Observemos que antes de hacerlo inclinó su cabeza. Es decir, no murió primero y luego dejó caer la
cabeza hacia el pecho. Fue al revés. La inclinación de la cabeza fue su final acto de sumisión a la voluntad
de su Padre. De modo que por palabra y por acto (inclinando la cabeza y declarando que entregaba su
espíritu), Jesús puso en evidencia que su muerte era un acto voluntario de su parte.
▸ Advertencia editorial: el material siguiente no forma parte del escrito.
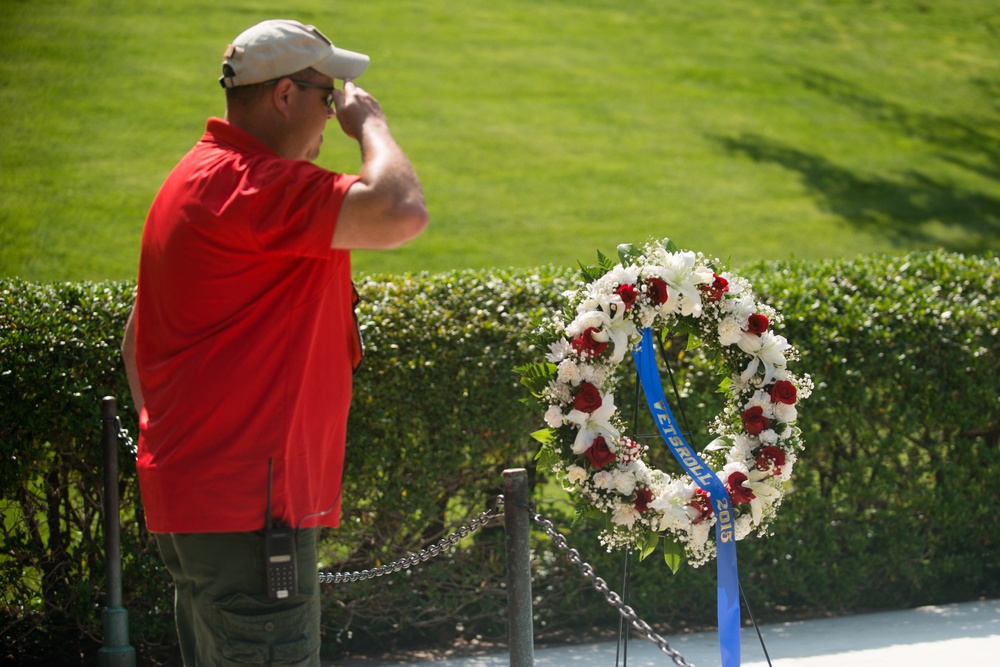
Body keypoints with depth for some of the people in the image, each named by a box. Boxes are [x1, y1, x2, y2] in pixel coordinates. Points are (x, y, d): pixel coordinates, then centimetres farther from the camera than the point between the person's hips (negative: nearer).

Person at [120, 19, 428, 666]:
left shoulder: (195, 180, 18)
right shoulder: (254, 187, -17)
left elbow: (137, 337, 22)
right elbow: (401, 212, -30)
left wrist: (169, 449, 24)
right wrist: (369, 122, -11)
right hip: (249, 509, -11)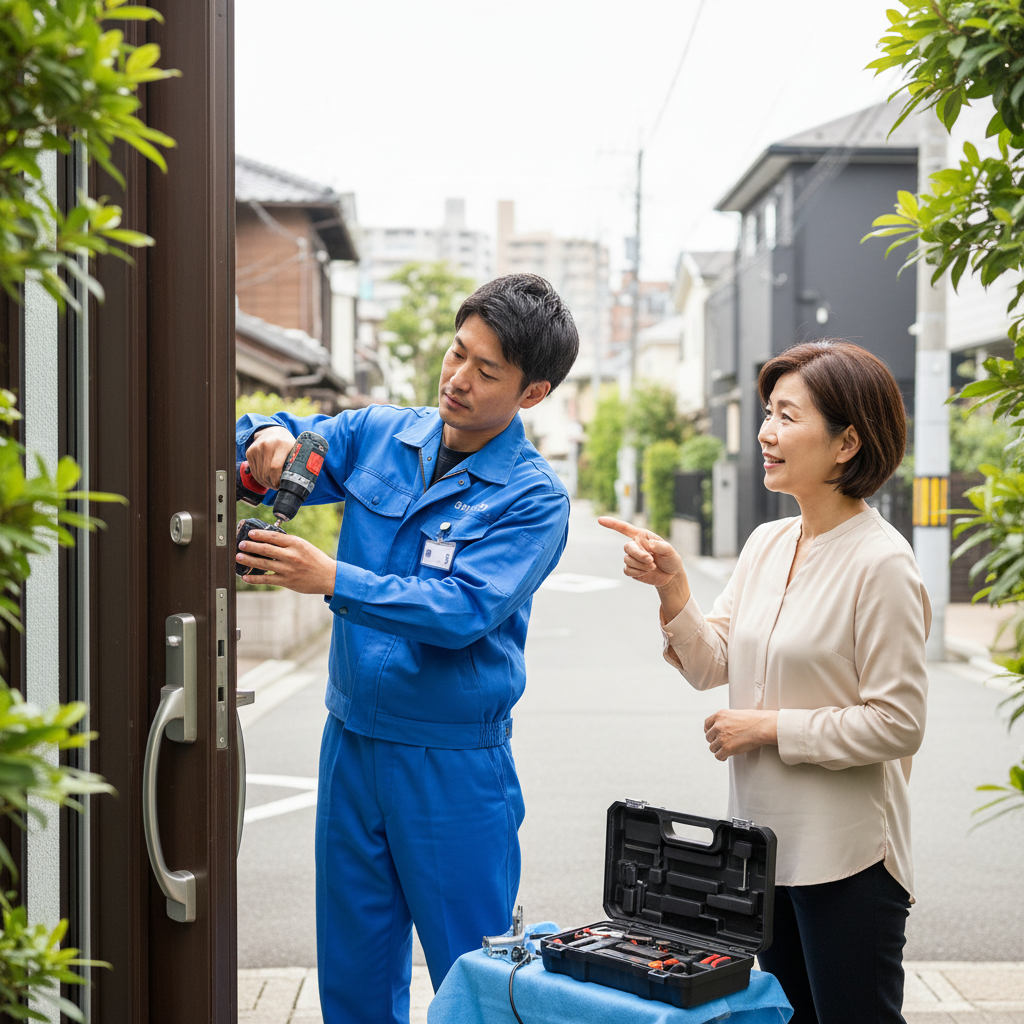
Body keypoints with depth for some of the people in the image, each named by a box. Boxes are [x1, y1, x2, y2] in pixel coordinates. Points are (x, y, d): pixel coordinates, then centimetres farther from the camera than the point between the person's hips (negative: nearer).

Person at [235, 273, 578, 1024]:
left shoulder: (535, 498, -11)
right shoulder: (378, 435, 3)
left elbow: (462, 610, -23)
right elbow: (273, 447, 8)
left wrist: (334, 579, -33)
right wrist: (269, 440, -16)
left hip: (454, 763, -4)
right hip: (352, 738, 5)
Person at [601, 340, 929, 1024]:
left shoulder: (881, 564, -18)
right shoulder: (767, 544, 6)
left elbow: (898, 725, -19)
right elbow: (711, 664, 6)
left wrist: (769, 726, -16)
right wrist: (672, 586, -10)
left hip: (846, 857, -8)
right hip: (767, 837, 8)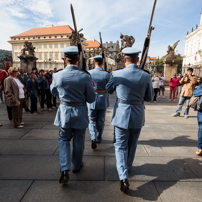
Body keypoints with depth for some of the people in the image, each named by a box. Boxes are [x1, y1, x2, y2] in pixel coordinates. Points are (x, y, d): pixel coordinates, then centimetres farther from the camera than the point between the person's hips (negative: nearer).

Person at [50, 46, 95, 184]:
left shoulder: (58, 76, -9)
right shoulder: (85, 77, -15)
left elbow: (54, 92, 10)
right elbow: (91, 99, -9)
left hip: (64, 112, 1)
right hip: (80, 112, -1)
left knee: (64, 140, 20)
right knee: (78, 141, 18)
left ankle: (65, 170, 9)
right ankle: (76, 166, 39)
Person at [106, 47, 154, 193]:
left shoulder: (117, 74, -11)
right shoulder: (146, 76, -7)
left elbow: (109, 90, 6)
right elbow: (149, 98, 2)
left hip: (122, 113, -2)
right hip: (138, 115, 3)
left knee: (121, 146, 10)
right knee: (132, 144, 22)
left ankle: (123, 176, -1)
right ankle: (128, 166, 43)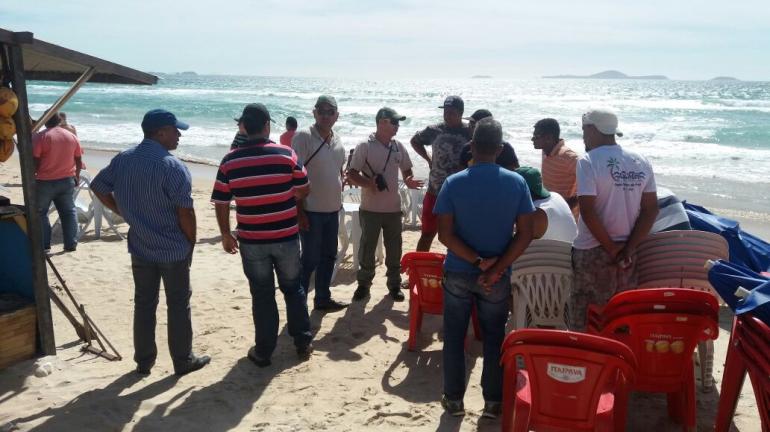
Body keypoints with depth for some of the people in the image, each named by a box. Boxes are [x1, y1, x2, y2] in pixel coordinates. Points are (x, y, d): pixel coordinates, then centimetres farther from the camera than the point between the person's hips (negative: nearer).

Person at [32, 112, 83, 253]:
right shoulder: (72, 136, 4)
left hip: (45, 182, -4)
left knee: (40, 213, 10)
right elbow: (79, 161, 9)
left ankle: (44, 245, 9)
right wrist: (76, 176, 22)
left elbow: (35, 161, -14)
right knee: (69, 212, 12)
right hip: (67, 181, 4)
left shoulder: (40, 137, -11)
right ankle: (71, 244, 12)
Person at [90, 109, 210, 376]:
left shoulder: (122, 160, 1)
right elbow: (185, 213, -19)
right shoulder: (172, 166, -19)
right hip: (173, 250, -6)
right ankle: (183, 361, 18)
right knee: (178, 305, 7)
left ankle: (143, 361, 25)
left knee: (144, 303, 15)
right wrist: (191, 243, -4)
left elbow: (98, 188, 12)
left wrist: (126, 214, 14)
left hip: (140, 247, 6)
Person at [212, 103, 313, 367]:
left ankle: (263, 352, 20)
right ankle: (303, 343, 26)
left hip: (252, 240, 0)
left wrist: (226, 235, 11)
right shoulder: (287, 154, -7)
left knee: (262, 295, 12)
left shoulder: (230, 161, -6)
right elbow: (303, 191, 2)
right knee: (293, 288, 17)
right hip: (286, 237, 0)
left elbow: (221, 203, -2)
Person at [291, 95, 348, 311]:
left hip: (332, 210, 7)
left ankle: (323, 298, 30)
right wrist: (300, 211, -18)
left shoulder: (337, 140, 8)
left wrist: (338, 200, 15)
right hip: (311, 211, -7)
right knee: (310, 259, 0)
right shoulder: (303, 137, -13)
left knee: (329, 257, 16)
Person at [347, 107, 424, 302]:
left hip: (393, 208, 4)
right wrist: (368, 183, -25)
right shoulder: (365, 146, -9)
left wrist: (408, 181, -4)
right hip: (370, 208, -4)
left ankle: (394, 284, 25)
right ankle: (364, 283, 23)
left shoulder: (398, 146, 6)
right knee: (367, 247, 7)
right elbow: (351, 173, -9)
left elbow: (406, 169, 17)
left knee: (394, 249, 11)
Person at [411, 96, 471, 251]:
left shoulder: (470, 133, -7)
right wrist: (428, 158, 9)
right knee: (427, 234, 9)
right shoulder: (435, 131, 1)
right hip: (435, 192, 2)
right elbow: (415, 141, 19)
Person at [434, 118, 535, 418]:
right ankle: (493, 402, 23)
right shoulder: (517, 183, -6)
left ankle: (454, 399, 23)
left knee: (454, 337, 14)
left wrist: (478, 261, -12)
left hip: (458, 273, 0)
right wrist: (495, 269, -12)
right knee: (494, 338, 15)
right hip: (498, 277, 1)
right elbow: (525, 234, -10)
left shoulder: (453, 183, -9)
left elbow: (445, 234, -13)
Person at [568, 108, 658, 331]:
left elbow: (588, 211, -19)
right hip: (625, 253, 6)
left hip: (592, 253, -5)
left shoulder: (588, 162, -12)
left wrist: (611, 248, -10)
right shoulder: (641, 163, 6)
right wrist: (628, 248, -2)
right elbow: (651, 209, 2)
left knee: (584, 324, 5)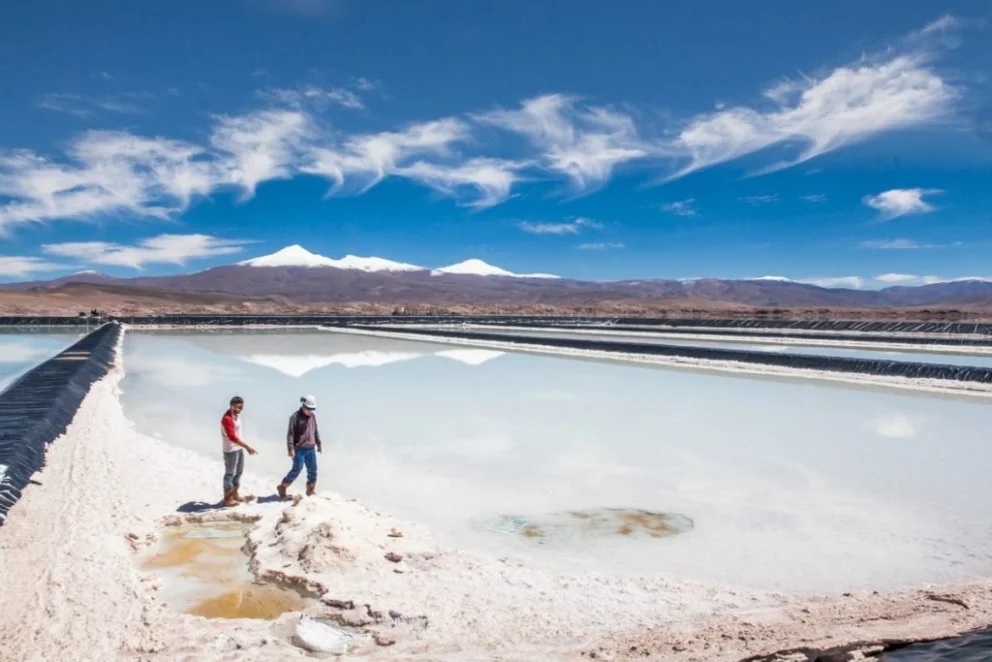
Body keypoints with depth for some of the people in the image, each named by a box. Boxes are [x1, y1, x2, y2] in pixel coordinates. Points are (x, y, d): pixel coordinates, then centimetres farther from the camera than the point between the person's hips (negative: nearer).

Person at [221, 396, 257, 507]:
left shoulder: (236, 415, 4)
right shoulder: (227, 418, -24)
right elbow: (232, 437, -29)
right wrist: (247, 447, -30)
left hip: (239, 448, 9)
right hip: (231, 450, -9)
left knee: (239, 471, 19)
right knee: (230, 473, 1)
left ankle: (235, 494, 32)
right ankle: (227, 499, 12)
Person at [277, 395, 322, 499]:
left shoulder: (313, 416, 7)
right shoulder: (295, 416, -11)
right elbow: (290, 434, -12)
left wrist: (319, 444, 19)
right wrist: (290, 448, -18)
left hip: (311, 449, 6)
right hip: (299, 449, -6)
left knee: (313, 470, 8)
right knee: (297, 469, -4)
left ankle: (310, 492, 21)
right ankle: (282, 487, 15)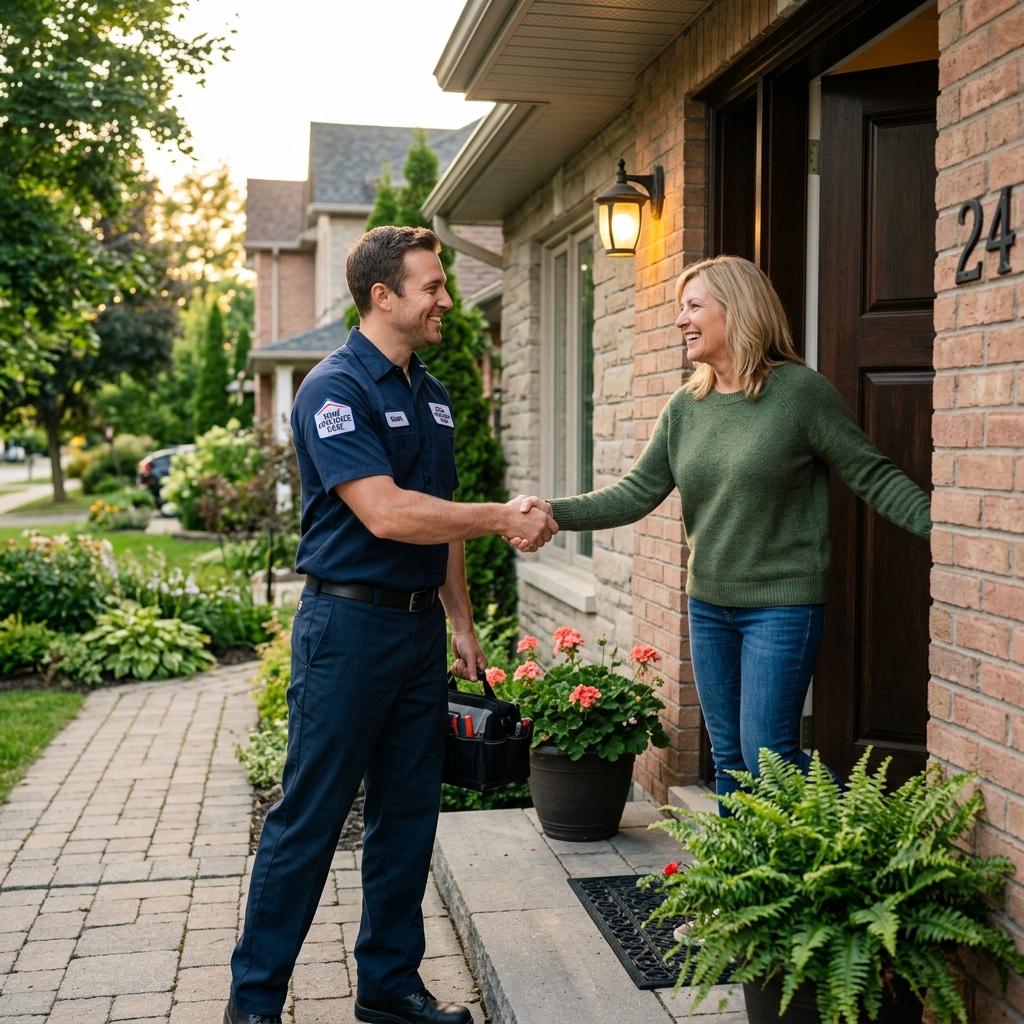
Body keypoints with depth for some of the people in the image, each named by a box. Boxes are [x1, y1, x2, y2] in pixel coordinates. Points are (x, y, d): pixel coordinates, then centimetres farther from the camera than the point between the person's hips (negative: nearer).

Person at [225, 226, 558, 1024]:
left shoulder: (432, 395, 13)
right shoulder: (336, 390, -13)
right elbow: (385, 513, -23)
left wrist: (459, 620, 15)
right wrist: (505, 519, -17)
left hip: (420, 624, 8)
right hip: (349, 623, -8)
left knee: (408, 815, 13)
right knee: (309, 818, 0)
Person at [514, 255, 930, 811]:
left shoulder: (800, 390, -10)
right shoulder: (686, 406, 5)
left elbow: (873, 476, -8)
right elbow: (638, 492, 0)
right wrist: (556, 511, -13)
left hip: (782, 604, -6)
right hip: (708, 605, 6)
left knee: (767, 756, -5)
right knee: (728, 757, 14)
Jesús pudo haber escapado de la muerte a último momento. Como dijo en el huerto, podría haber
convocado a más de doce legiones de ángeles para que lo rescataran. Pudo haber bajado de la cruz,
como sus burladores lo desafiaban a hacer. Pero no lo hizo. Por su decisión libre y voluntaria se entregó
a la muerte. Fue él mismo quien definió el momento, el lugar, y la manera de su partida.
Debemos presentarnos humildemente ante la cruz a implorar misericordia, ya que no merecemos otra
cosa que juicio, y Cristo nos rescatará tanto de la culpa del pecado como del temor a la muerte.
Las dos últimas palabras desde la cruz (‘consumado es’ y ‘encomiendo mi espíritu’) proclaman a Jesús
como el vencedor de la muerte y del pecado. Ninguna de estas palabras se pronunció con amargura o
con queja. Cada una de ellas es una manifestación de su gran amor por nosotros, de la terrible carga
del pecado, de su triunfo y victoria definitiva.